We asked Alan Frank, veteran film reviewer and prolific horror and science fiction book author, his opinion of the Lee/Lugosi divide.
“Dracula (1958), without a doubt is the best,” Alan says matter of factly. “I had the luck to see the film when it happened (at the theatre back in 1958). It was quite extraordinary. You might have seen the old Dracula, but this was full of atmosphere and it’s impeccably acted. Terry (director Terence Fisher) learned one thing, which was to do it straight. For the time of the century, it’s brilliantly done. “
Alan believes Christopher Lee will long be the reigning champ.
“Chris Lee has got a very good voice. If you’re going to be bitten by Dracula, you want someone who (deepens his voice to sounds like Christopher Lee) “speaks like this”.
“Lugosi has the foreign accent that’s comic. I talked to people who saw Lugosi on stage here in the 1950s. They say it was a comedy performance because he was sending himself up as Bela Lugosi (Alan impersonates Lugosi) – ‘I’m going to come and get yoooou!’ He’s on stage, by that time he must have been bored shitless. Lugosi needed the money.“
So maybe Lugosi was the reason for his own downfall – his original reluctance to take on other horror characters originally following the success of Dracula (1931) meant he was pigeonholed and forced to send up and destroy his own creation.
Hammer’s Dracula was different. The blood and bare flesh made Dracula sexy and Christopher Lee rode the wave of Hammer success.

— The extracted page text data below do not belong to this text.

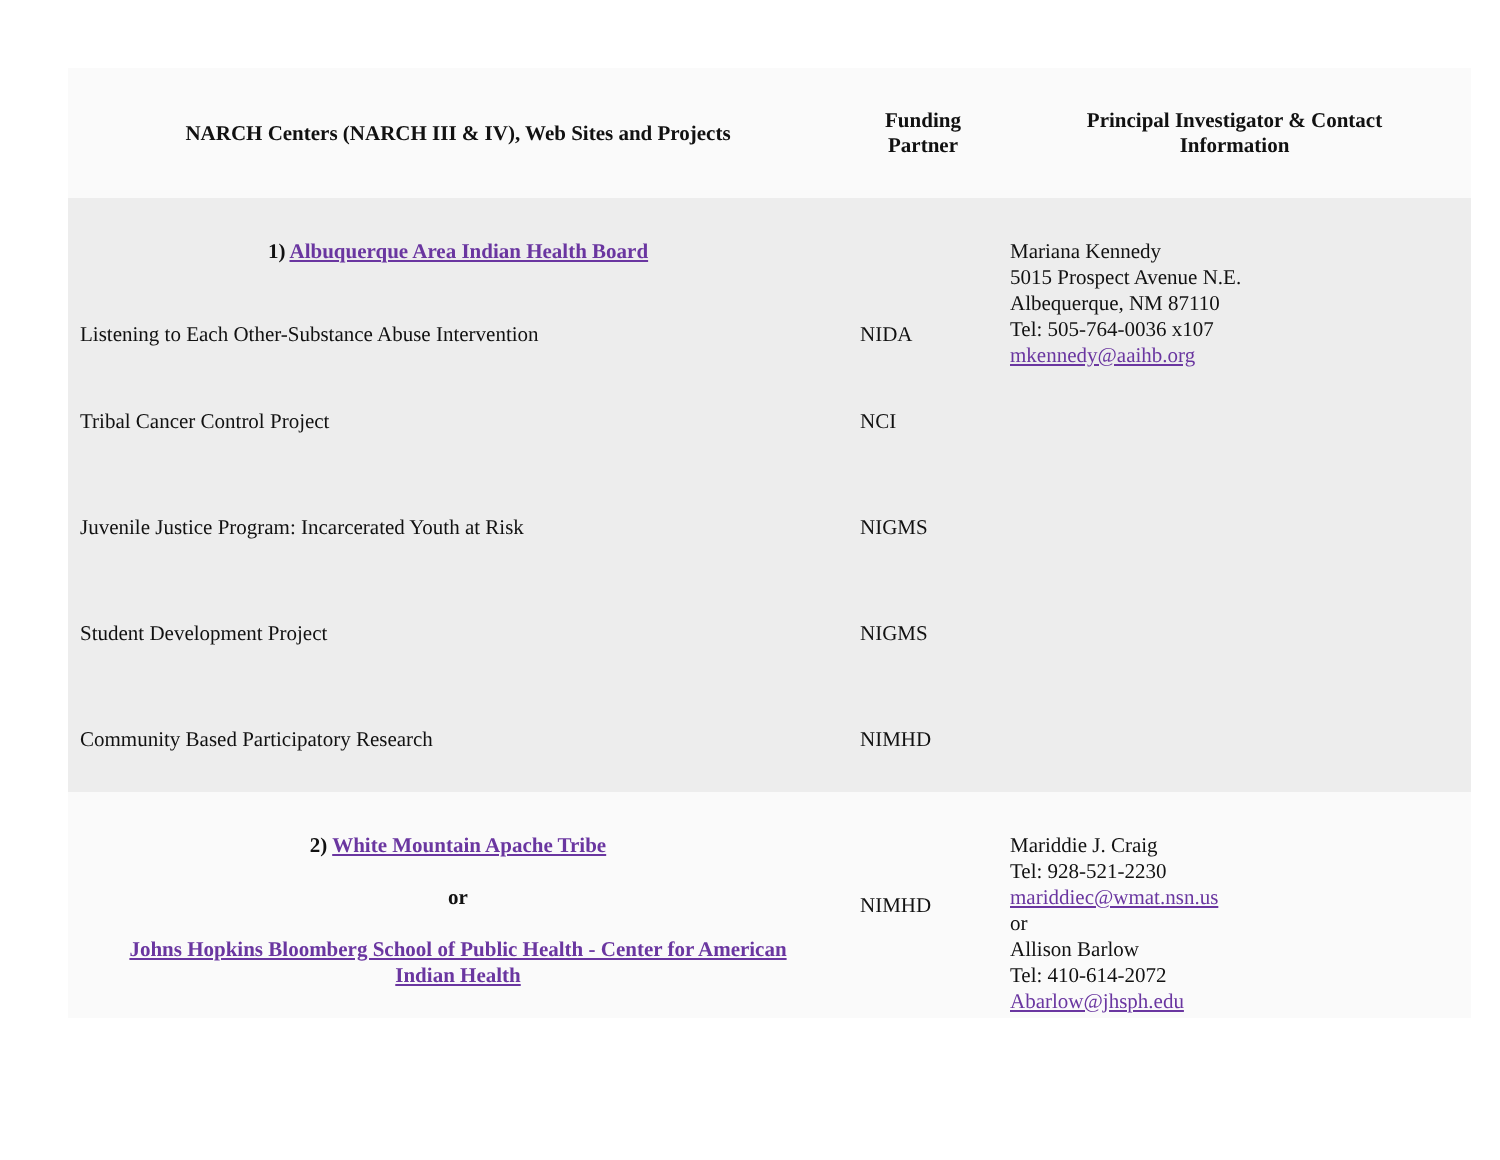| NARCH Centers (NARCH III & IV), Web Sites and Projects | Funding Partner | Principal Investigator & Contact Information |
| --- | --- | --- |
| 1) Albuquerque Area Indian Health Board | | Mariana Kennedy 5015 Prospect Avenue N.E. Albequerque, NM 87110 Tel: 505-764-0036 x107 mkennedy@aaihb.org |
| Listening to Each Other-Substance Abuse Intervention | NIDA | |
| Tribal Cancer Control Project | NCI | |
| Juvenile Justice Program: Incarcerated Youth at Risk | NIGMS | |
| Student Development Project | NIGMS | |
| Community Based Participatory Research | NIMHD | |
| 2) White Mountain Apache Tribe or Johns Hopkins Bloomberg School of Public Health - Center for American Indian Health | NIMHD | Mariddie J. Craig Tel: 928-521-2230 mariddiec@wmat.nsn.us or Allison Barlow Tel: 410-614-2072 Abarlow@jhsph.edu |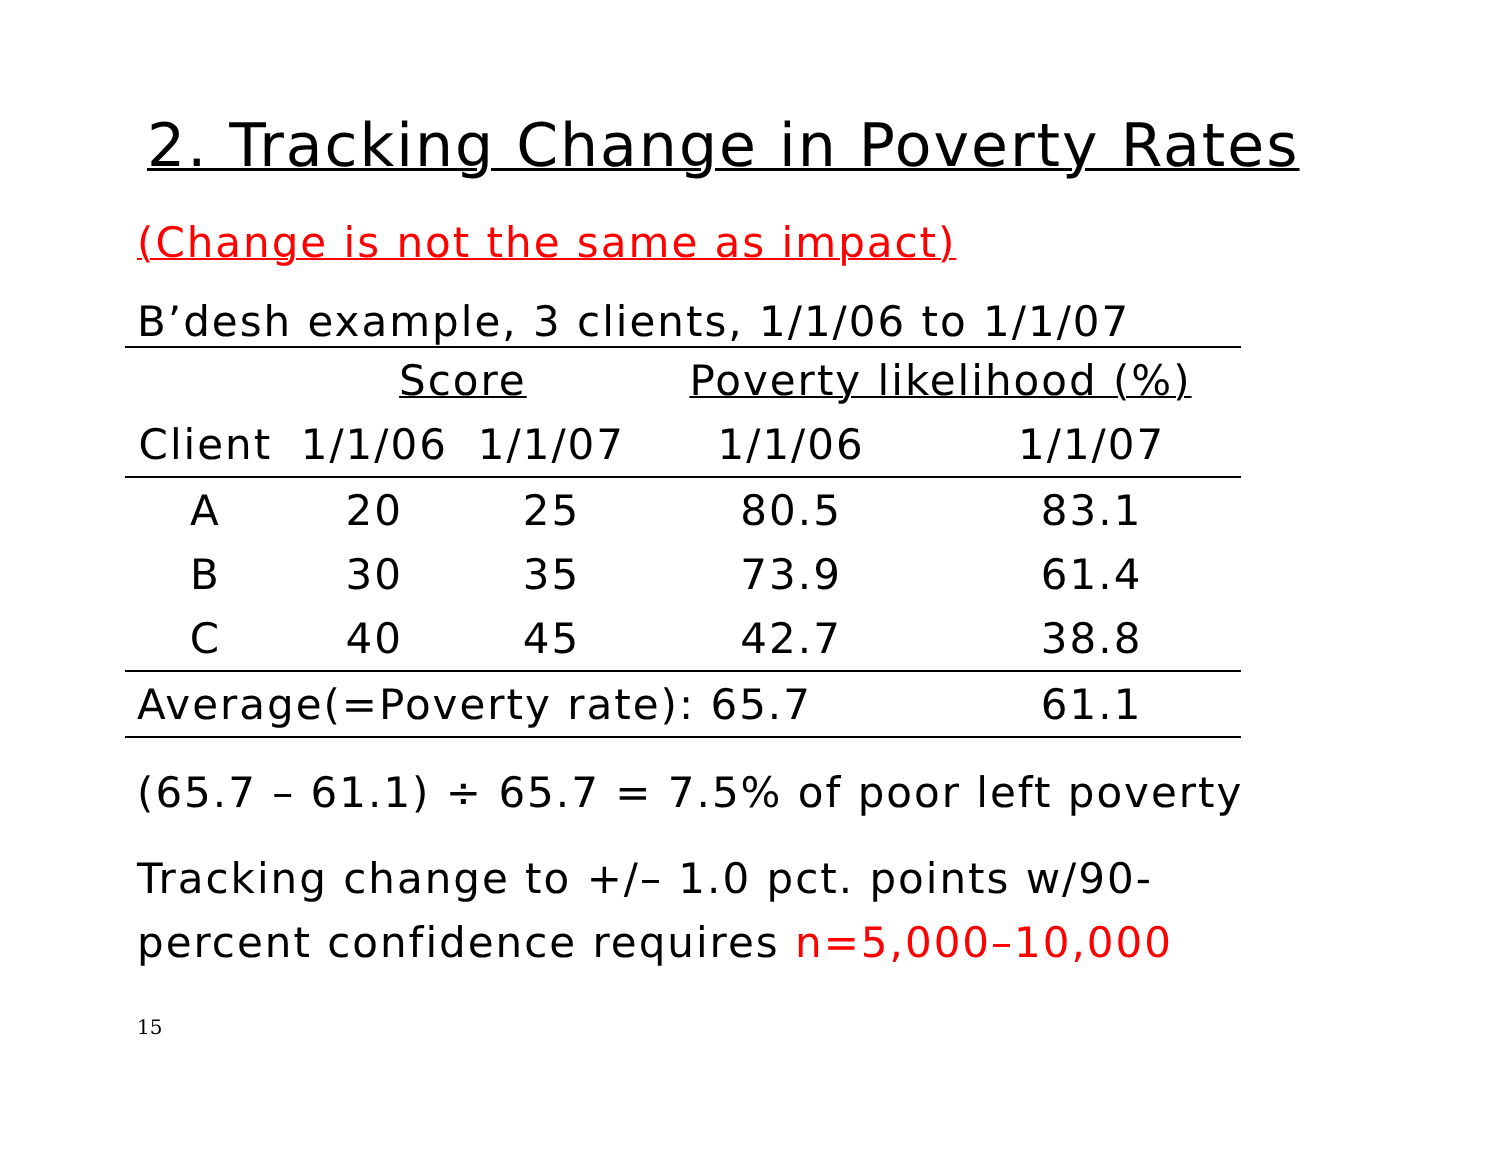2. Tracking Change in Poverty Rates
(Change is not the same as impact)
B’desh example, 3 clients, 1/1/06 to 1/1/07
| | Score | | Poverty likelihood (%) | |
| --- | --- | --- | --- | --- |
| Client | 1/1/06 | 1/1/07 | 1/1/06 | 1/1/07 |
| A | 20 | 25 | 80.5 | 83.1 |
| B | 30 | 35 | 73.9 | 61.4 |
| C | 40 | 45 | 42.7 | 38.8 |
| Average(=Poverty rate): 65.7 | | | | 61.1 |
(65.7 – 61.1) ÷ 65.7 = 7.5% of poor left poverty
Tracking change to +/– 1.0 pct. points w/90-
percent confidence requires n=5,000–10,000
15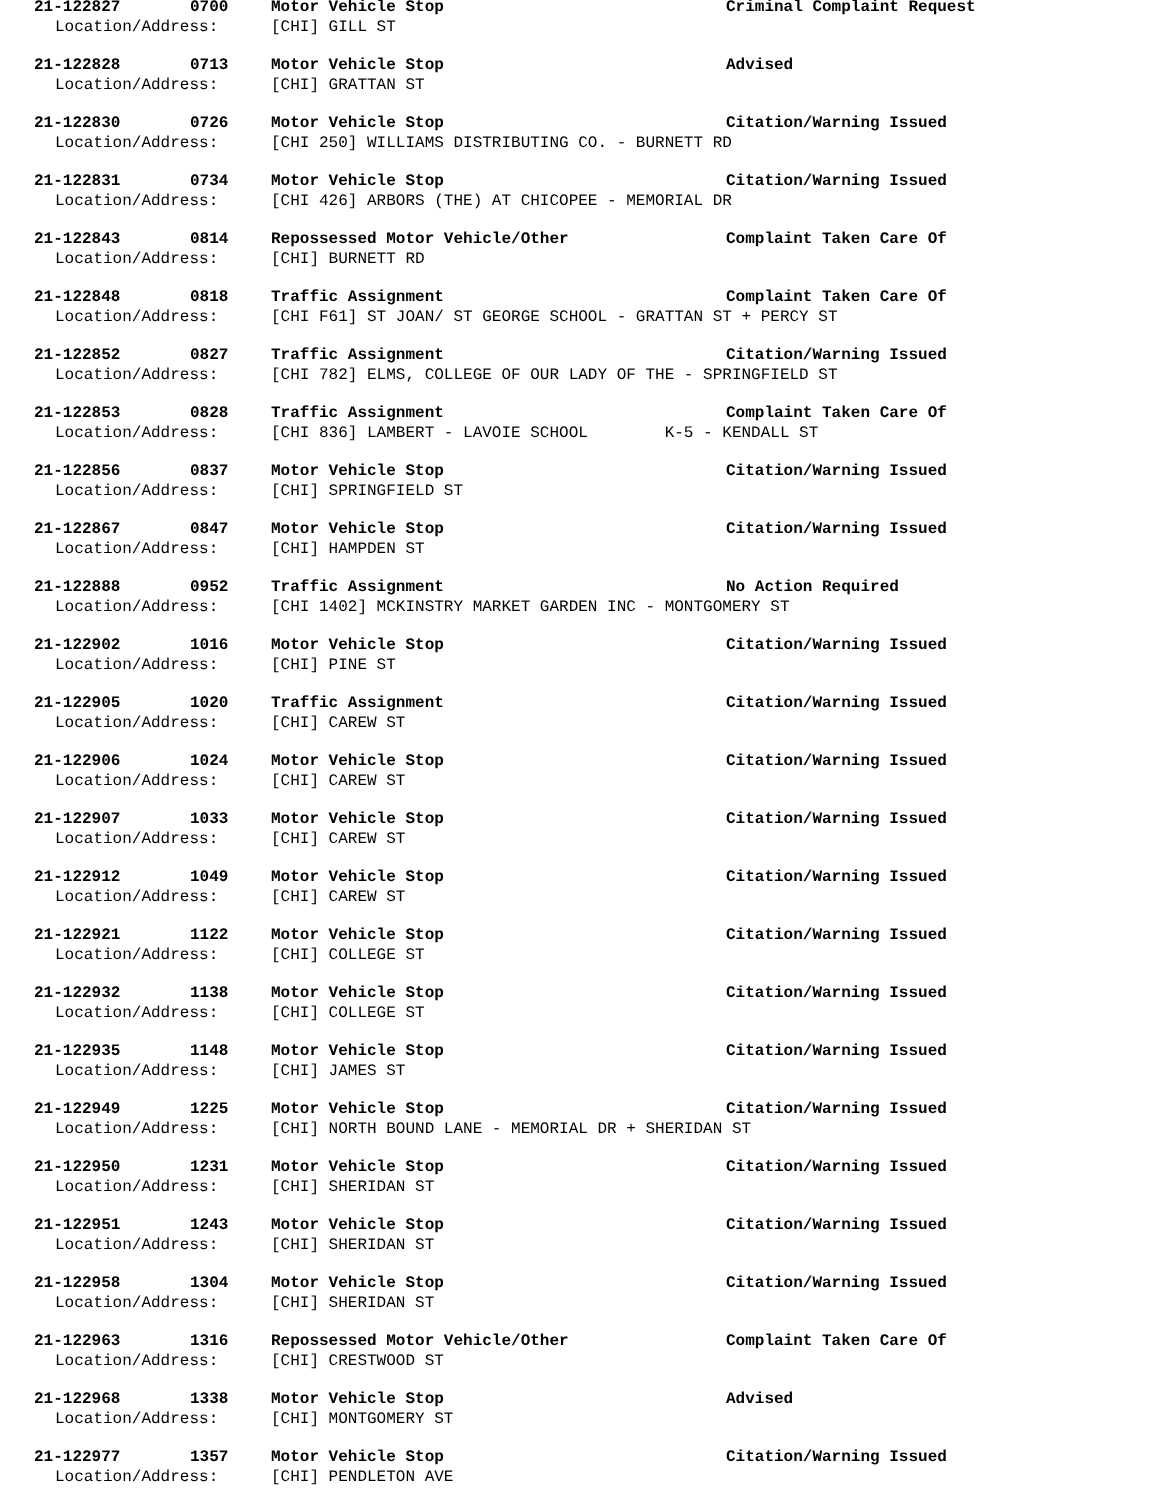21-122827 0700 Motor Vehicle Stop Criminal Complaint Request
Location/Address: [CHI] GILL ST
21-122828 0713 Motor Vehicle Stop Advised
Location/Address: [CHI] GRATTAN ST
21-122830 0726 Motor Vehicle Stop Citation/Warning Issued
Location/Address: [CHI 250] WILLIAMS DISTRIBUTING CO. - BURNETT RD
21-122831 0734 Motor Vehicle Stop Citation/Warning Issued
Location/Address: [CHI 426] ARBORS (THE) AT CHICOPEE - MEMORIAL DR
21-122843 0814 Repossessed Motor Vehicle/Other Complaint Taken Care Of
Location/Address: [CHI] BURNETT RD
21-122848 0818 Traffic Assignment Complaint Taken Care Of
Location/Address: [CHI F61] ST JOAN/ ST GEORGE SCHOOL - GRATTAN ST + PERCY ST
21-122852 0827 Traffic Assignment Citation/Warning Issued
Location/Address: [CHI 782] ELMS, COLLEGE OF OUR LADY OF THE - SPRINGFIELD ST
21-122853 0828 Traffic Assignment Complaint Taken Care Of
Location/Address: [CHI 836] LAMBERT - LAVOIE SCHOOL K-5 - KENDALL ST
21-122856 0837 Motor Vehicle Stop Citation/Warning Issued
Location/Address: [CHI] SPRINGFIELD ST
21-122867 0847 Motor Vehicle Stop Citation/Warning Issued
Location/Address: [CHI] HAMPDEN ST
21-122888 0952 Traffic Assignment No Action Required
Location/Address: [CHI 1402] MCKINSTRY MARKET GARDEN INC - MONTGOMERY ST
21-122902 1016 Motor Vehicle Stop Citation/Warning Issued
Location/Address: [CHI] PINE ST
21-122905 1020 Traffic Assignment Citation/Warning Issued
Location/Address: [CHI] CAREW ST
21-122906 1024 Motor Vehicle Stop Citation/Warning Issued
Location/Address: [CHI] CAREW ST
21-122907 1033 Motor Vehicle Stop Citation/Warning Issued
Location/Address: [CHI] CAREW ST
21-122912 1049 Motor Vehicle Stop Citation/Warning Issued
Location/Address: [CHI] CAREW ST
21-122921 1122 Motor Vehicle Stop Citation/Warning Issued
Location/Address: [CHI] COLLEGE ST
21-122932 1138 Motor Vehicle Stop Citation/Warning Issued
Location/Address: [CHI] COLLEGE ST
21-122935 1148 Motor Vehicle Stop Citation/Warning Issued
Location/Address: [CHI] JAMES ST
21-122949 1225 Motor Vehicle Stop Citation/Warning Issued
Location/Address: [CHI] NORTH BOUND LANE - MEMORIAL DR + SHERIDAN ST
21-122950 1231 Motor Vehicle Stop Citation/Warning Issued
Location/Address: [CHI] SHERIDAN ST
21-122951 1243 Motor Vehicle Stop Citation/Warning Issued
Location/Address: [CHI] SHERIDAN ST
21-122958 1304 Motor Vehicle Stop Citation/Warning Issued
Location/Address: [CHI] SHERIDAN ST
21-122963 1316 Repossessed Motor Vehicle/Other Complaint Taken Care Of
Location/Address: [CHI] CRESTWOOD ST
21-122968 1338 Motor Vehicle Stop Advised
Location/Address: [CHI] MONTGOMERY ST
21-122977 1357 Motor Vehicle Stop Citation/Warning Issued
Location/Address: [CHI] PENDLETON AVE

Despite the decline in sequel quality into the 1970s, Christopher Lee is still seen as a bad-ass vampire, whereas Bela Lugosi, who defined the archetypal Count Dracula, is now seen as a comic buffoon.
I personally would argue that Christopher Lee, while charismatic and a brilliant actor, wasn’t really given a lot to do in Hammer’s Dracula or their endless sequels. Lee had a few lines in the first 20-odd minutes of Dracula (1958), then spent the next 15 years snarling and sneering like a feral cat.
Lugosi’s subsequent Dracula outings in films like Abbott & Costello Meet Frankenstein (1948) notwithstanding, I believe Dracula (1931) still stands up as a fine horror film.
We tend to see Lugosi as a comic version of himself but just remember him standing on the steps of his castle and the uncomfortable silence as he greets Renfield: “I am Dracula”, he says. It is chilling and a great moment in horror history. There was nothing comic about that scene and we should all remember him for that.
With all the talk about Lee versus Lugosi, Alan Frank mentions another Dracula that should be given his credit – Max Shreck’s iconic rat-like vampire in FW Murnau’s silent film Nosferatu (1922).
The film was unauthorised and the filmmakers had to change names and plot to escape copyright infringement, hence why “Count Orloff” travels to Germany and not England. The film was the first time Dracula was filmed in any kind of way and Alan believes it is compulsory viewing for anyone who wants a spine-chilling experience.
Alan says: “Nosferatu is something different. Nosferatu is genuinely eerie, genuinely creepy. You never hear him. The thing about silent movies is, you’re doing all the work. They’re doing the montage, but they’re speaking in your head. You read them in your own voice. He’s not Dracula as you know him. Even with Lugosi, he tends to find nubile young woman and nibble them. Nosferatu’s just plain creepy, and that’s what makes him interesting.”
I may be the lone voice in the wilderness in my support for Bela Lugosi but I am glad there is one horror icon who played Dracula both me and Alan can agree on. Says Alan: “Vincent Price was a good Dracula. People forget that. He played it once, in The Muppets!”